Commons:Batch uploading/NYPL Digital Gallery

From Wikimedia Commons, the free media repository

Jump to: navigation, search

[edit] Images from NYPL Digital Gallery

Assigned to Progress Bot name
Dcoetzee Stale Dcoetzee

Will be great if we batch upload PD-images from NYPL Digital Gallery - http://digitalgallery.nypl.org/nypldigital/index.cfm NYPL Digital Gallery provides free and open access to over 685,000 images digitized from the The New York Public Library's vast collections, including illuminated manuscripts, historical maps, vintage posters, rare prints, photographs and more. --Butko (talk) 14:45, 14 April 2009 (UTC)

  • This collection turned out to be more promising than I supposed. They use LizardTech ContentServer to serve up their images, whose API is described here. Here's how you extract original TIFFs at full size: first use a "browse" query to obtain some XML including the image dimensions, like this one [1]. The folder name and image name can be obtained from URL of the zoom view. Then, use a getimage query like this one [2] to get the full size TIFF, specifying the dimensions from the previous query. Tada. Close examination shows no artifacts in the TIFF - these are original scans (internally, they are SID images). The first one I extracted was 3845 × 4947, about 60 MB as a TIFF, and 27 MB as a PNG (which you can preview here). They throttle you at 80 KB/s per transfer, but they do allow simultaneous transfers; any way you look at it though it would take a long time to fetch all the images we need. In light of the long download time per image, we're going to want to license filter before downloading. Dcoetzee (talk) 07:00, 15 April 2009 (UTC)
  • Update: their complete collection of high-resolution images is browsable here. This can be used to easily obtain a list of folder-name pairs. I'll presently begin downloading. Dcoetzee (talk) 06:23, 16 April 2009 (UTC)
  • Update: a better way to download these is to use the "getfile" function to get the raw .sid files, which are highly compressed (as in [3]) and then use LizardTech's command-line decoder to convert to TIFF ([4]). This is a quicker download and doesn't even require the dimensions. Dcoetzee (talk) 22:12, 16 April 2009 (UTC)

Stored items from a collection
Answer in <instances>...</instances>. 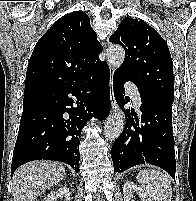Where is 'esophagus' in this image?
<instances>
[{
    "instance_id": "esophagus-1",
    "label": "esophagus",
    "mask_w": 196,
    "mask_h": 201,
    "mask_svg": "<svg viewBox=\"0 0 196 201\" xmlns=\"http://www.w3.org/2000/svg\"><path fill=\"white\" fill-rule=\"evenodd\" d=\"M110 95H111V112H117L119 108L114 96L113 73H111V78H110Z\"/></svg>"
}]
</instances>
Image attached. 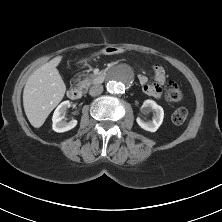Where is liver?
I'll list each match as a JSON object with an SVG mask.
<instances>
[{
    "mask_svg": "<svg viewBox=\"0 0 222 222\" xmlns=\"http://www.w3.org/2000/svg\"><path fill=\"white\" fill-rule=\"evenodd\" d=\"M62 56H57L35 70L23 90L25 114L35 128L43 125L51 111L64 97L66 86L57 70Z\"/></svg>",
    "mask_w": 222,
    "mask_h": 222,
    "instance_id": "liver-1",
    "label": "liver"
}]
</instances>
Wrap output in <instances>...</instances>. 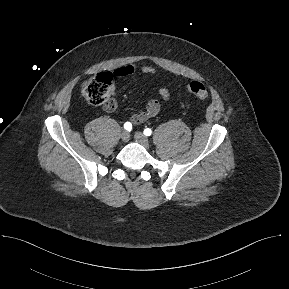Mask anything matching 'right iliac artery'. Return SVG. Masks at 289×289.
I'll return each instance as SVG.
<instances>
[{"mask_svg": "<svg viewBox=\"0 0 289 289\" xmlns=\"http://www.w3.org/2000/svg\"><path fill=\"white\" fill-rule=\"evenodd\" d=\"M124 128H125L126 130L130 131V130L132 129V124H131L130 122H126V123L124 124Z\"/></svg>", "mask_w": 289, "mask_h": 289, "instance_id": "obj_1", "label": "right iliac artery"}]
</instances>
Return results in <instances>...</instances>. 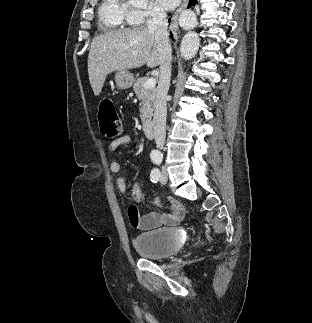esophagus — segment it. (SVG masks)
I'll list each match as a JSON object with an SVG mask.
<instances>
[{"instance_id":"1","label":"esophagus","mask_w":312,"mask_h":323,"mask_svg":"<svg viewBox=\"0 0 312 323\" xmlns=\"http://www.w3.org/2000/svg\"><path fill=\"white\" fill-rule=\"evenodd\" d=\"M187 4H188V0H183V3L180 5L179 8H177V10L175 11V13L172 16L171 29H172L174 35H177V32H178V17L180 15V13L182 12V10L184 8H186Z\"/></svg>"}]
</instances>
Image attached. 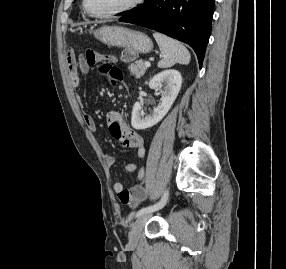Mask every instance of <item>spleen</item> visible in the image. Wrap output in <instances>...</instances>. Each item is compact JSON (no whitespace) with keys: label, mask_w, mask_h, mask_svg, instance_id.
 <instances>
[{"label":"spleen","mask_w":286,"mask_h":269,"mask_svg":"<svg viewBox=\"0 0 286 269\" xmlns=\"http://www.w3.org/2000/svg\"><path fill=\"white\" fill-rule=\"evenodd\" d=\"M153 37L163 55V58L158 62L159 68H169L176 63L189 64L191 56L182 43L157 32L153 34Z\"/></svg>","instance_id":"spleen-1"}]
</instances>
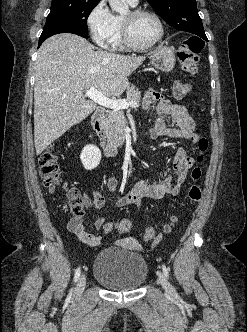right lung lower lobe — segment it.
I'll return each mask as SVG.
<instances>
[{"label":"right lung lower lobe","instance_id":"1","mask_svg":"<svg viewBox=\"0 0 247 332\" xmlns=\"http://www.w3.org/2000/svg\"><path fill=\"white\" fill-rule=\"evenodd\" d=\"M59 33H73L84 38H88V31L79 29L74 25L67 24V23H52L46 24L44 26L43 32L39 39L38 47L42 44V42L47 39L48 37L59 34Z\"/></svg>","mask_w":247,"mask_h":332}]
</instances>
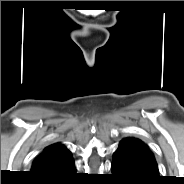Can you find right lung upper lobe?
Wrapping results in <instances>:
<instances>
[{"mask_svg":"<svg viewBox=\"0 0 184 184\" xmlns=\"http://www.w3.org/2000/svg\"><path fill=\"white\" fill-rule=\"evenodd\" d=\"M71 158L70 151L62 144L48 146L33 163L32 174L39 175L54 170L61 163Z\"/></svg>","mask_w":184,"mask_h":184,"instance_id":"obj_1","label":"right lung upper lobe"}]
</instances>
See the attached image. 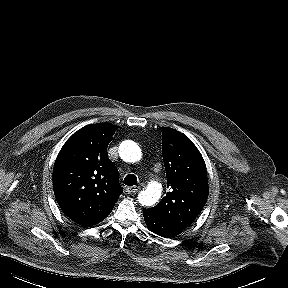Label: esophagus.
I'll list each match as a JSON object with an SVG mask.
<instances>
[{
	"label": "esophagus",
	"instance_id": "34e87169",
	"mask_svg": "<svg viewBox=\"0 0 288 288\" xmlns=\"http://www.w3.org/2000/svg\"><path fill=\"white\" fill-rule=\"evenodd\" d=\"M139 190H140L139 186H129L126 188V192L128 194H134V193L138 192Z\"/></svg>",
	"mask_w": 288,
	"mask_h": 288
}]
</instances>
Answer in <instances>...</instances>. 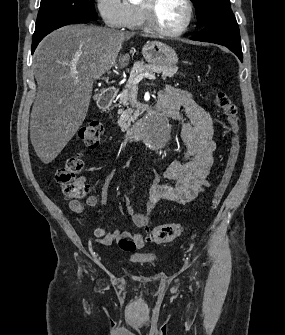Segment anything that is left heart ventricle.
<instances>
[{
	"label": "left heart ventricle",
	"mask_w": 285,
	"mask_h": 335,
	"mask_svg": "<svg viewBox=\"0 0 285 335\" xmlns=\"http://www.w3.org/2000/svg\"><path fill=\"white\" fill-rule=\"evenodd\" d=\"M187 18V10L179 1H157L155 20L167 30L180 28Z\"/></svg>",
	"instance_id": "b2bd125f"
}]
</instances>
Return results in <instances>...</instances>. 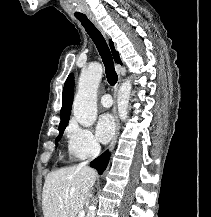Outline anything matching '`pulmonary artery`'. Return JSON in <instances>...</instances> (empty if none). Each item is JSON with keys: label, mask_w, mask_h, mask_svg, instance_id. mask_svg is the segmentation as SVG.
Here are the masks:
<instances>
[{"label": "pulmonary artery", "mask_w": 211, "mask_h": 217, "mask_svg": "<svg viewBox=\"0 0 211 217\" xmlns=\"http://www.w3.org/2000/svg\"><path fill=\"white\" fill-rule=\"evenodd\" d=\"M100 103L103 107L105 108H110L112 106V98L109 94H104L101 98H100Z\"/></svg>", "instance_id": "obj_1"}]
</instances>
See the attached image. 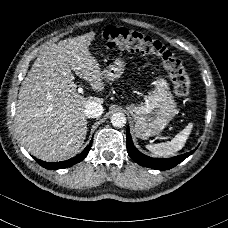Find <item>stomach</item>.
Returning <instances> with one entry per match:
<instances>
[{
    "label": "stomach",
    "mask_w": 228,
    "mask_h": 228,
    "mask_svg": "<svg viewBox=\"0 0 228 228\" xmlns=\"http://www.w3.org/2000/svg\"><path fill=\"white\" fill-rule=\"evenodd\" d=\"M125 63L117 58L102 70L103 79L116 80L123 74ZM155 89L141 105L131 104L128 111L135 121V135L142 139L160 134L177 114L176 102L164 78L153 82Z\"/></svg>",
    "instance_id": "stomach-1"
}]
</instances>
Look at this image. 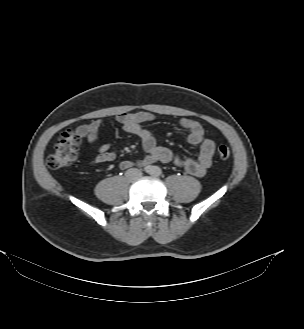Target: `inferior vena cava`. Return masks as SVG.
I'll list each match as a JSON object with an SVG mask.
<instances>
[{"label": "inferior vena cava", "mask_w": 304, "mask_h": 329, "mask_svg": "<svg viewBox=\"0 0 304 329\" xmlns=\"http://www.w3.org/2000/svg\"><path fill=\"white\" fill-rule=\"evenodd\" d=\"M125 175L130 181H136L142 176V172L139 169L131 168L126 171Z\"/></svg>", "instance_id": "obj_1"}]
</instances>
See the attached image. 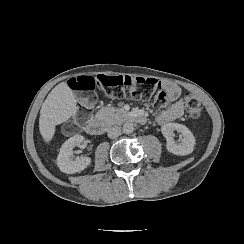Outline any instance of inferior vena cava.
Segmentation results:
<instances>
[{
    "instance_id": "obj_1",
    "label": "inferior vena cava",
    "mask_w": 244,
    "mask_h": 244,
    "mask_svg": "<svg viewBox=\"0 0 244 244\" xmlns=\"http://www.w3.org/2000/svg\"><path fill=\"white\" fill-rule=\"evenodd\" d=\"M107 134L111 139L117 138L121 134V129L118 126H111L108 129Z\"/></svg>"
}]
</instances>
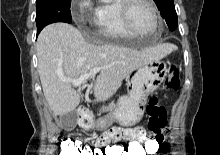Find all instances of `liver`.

= Directives =
1: Translate this sentence from the NYPL Digital Gallery thread into Spanish: "This is a quicker download and doesn't even require the dimensions."
2: According to the NYPL Digital Gallery thread, what transfer rate are downloads throttled to?
3: Write out the portion of the NYPL Digital Gallery thread that begins at the words "[edit] Images from" and stops after "14 April 2009 (UTC)".
These items have no connection to the NYPL Digital Gallery thread.

= Exercise responses =
1: Esta es una descarga más rápida y ni siquiera requiere las dimensiones.

2: 80 KB/s per transfer.

3:
[edit] Images from NYPL Digital Gallery

Assigned to Progress Bot name
Dcoetzee Stale Dcoetzee

Will be great if we batch upload PD-images from NYPL Digital Gallery - http://digitalgallery.nypl.org/nypldigital/index.cfm NYPL Digital Gallery provides free and open access to over 685,000 images digitized from the The New York Public Library's vast collections, including illuminated manuscripts, historical maps, vintage posters, rare prints, photographs and more. --Butko (talk) 14:45, 14 April 2009 (UTC)